© Дмитрий Воденников, 2016 (текст)

© Таня Кноссен-Полищук, 2015 (иллюстрации)

© Издательство «Лайвбук», 2016

* * *

Эссэ

Самым блаженным способом. О запахе

Мы узна́ем друг друга по запаху.

Я отдаю себе отчёт в том, как это звучит.

В современном мире многие темы табуированы, и мы все (правда, только в теории – потому что вагон метро доказывает обратное) должны быть кристальны и стерильны.

Но узна́ем мы друг друга по запаху.

…В известном сюжете с Орфеем и Эвридикой – Орфей, спустившийся в Аид, угадывает свою потерянную возлюбленную по тени. Тень – это здорово. Она скользит и ей не больно. Ну, может, только грустно немного.
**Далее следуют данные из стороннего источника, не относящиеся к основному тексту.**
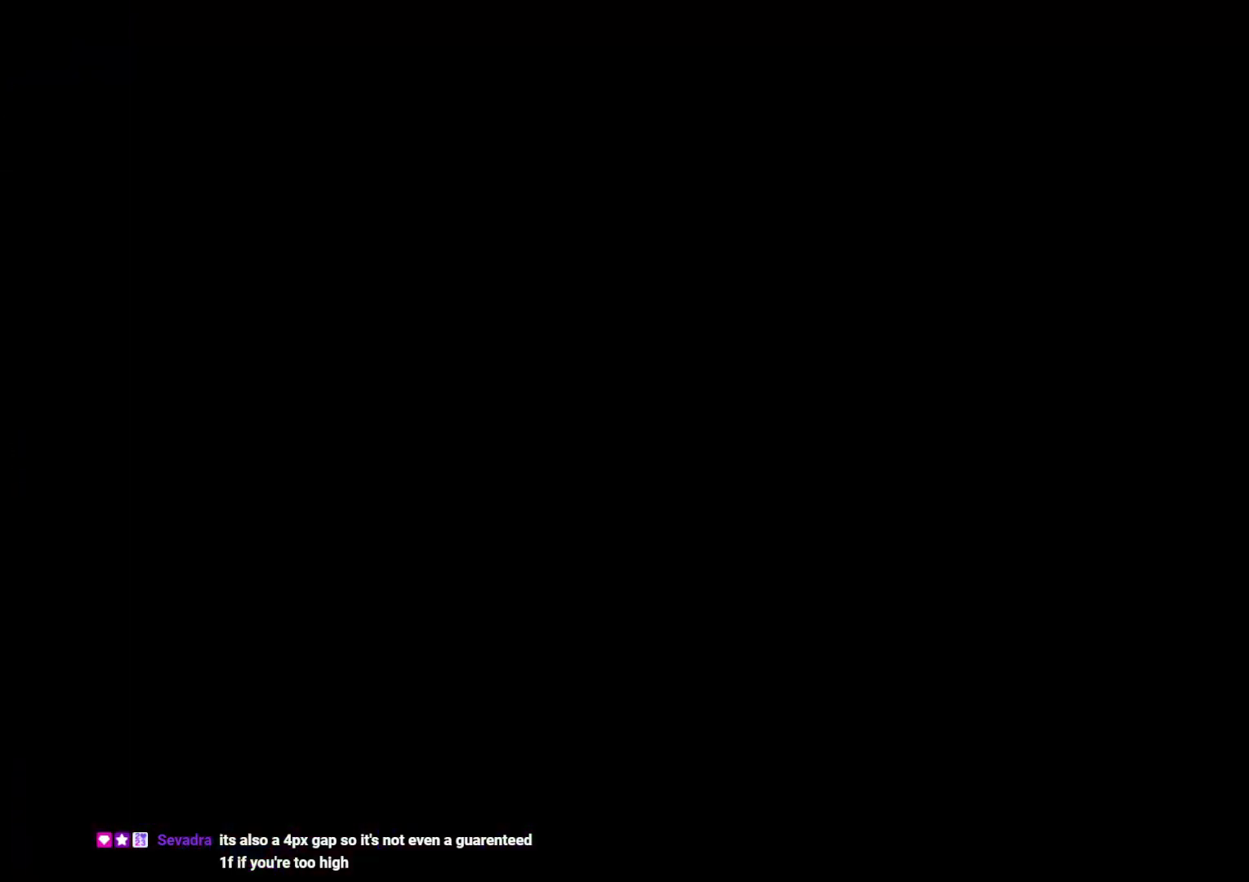
{"dt_ms": 500, "buttons": ["L2", "DPAD_DOWN"], "left_stick": "center", "right_stick": "center", "events": [[33, "A", "up"], [167, "L2", "down"], [417, "DPAD_DOWN", "down"]]}
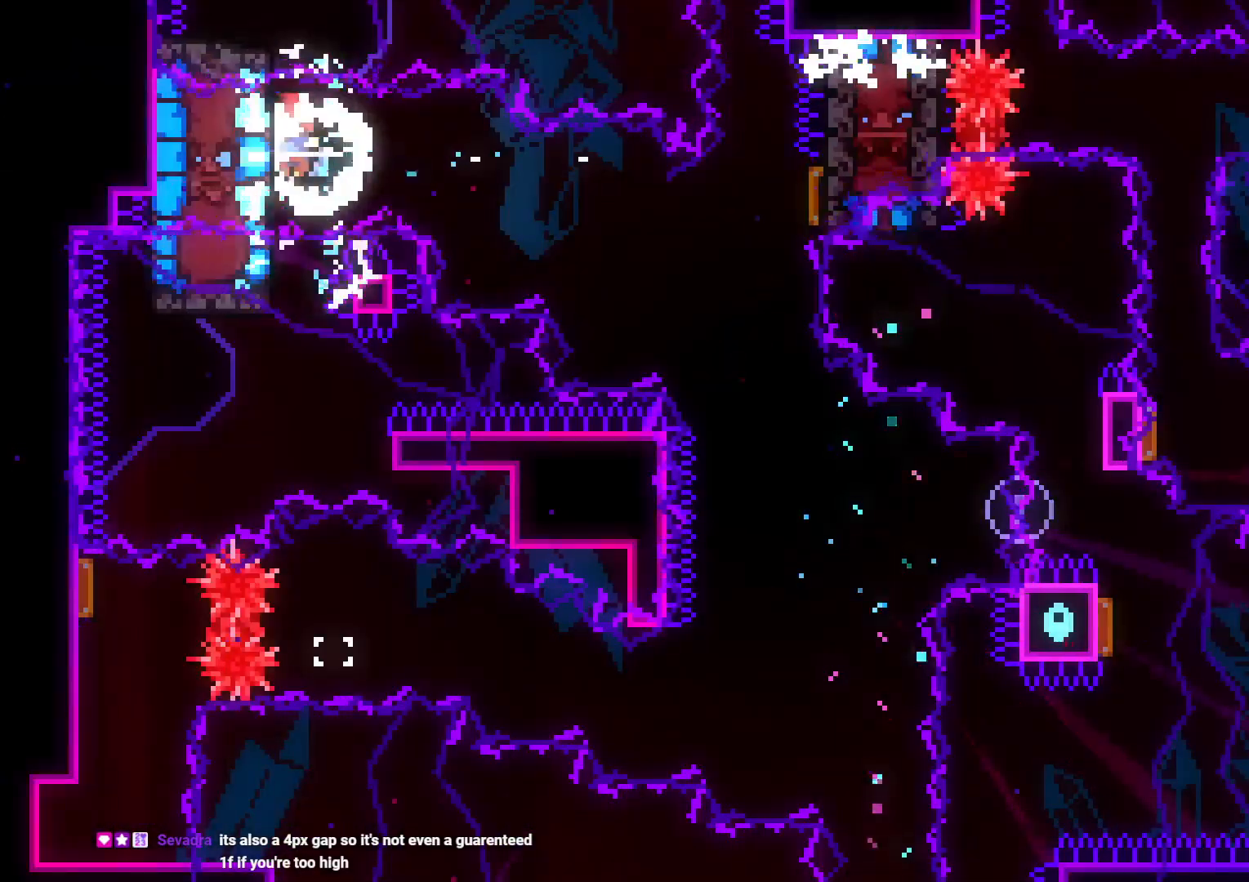
{"dt_ms": 500, "buttons": ["L2"], "left_stick": "center", "right_stick": "center", "events": [[17, "DPAD_DOWN", "up"]]}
Но когда к нам приходят люди (а одиночество это тот же античный ад, где никто никого не мучает, а просто скользят), то этих людей, которых мы могли бы любить, мы угадываем по их телесному облаку.

Потому что один чужой запах приходит к тебе я говорит: «Я твой. Жаркий, кожный, неприятный. Но ты будешь со мной». А другой – приходит и говорит, даже раньше, чем ты успел хоть что-то спросить: «Ты никогда не будешь меня любить. И неважно, что во мне почти нет мускуса».

Потому что пока ты жив – ты пахнешь.

Потому что когда ты любишь – ты пахнешь.

Потому что нет ничего слаще запаха возлюбленного твоего.

Впрочем, смерть тоже пахнет. Но к тебе это уже не имеет никакого отношения.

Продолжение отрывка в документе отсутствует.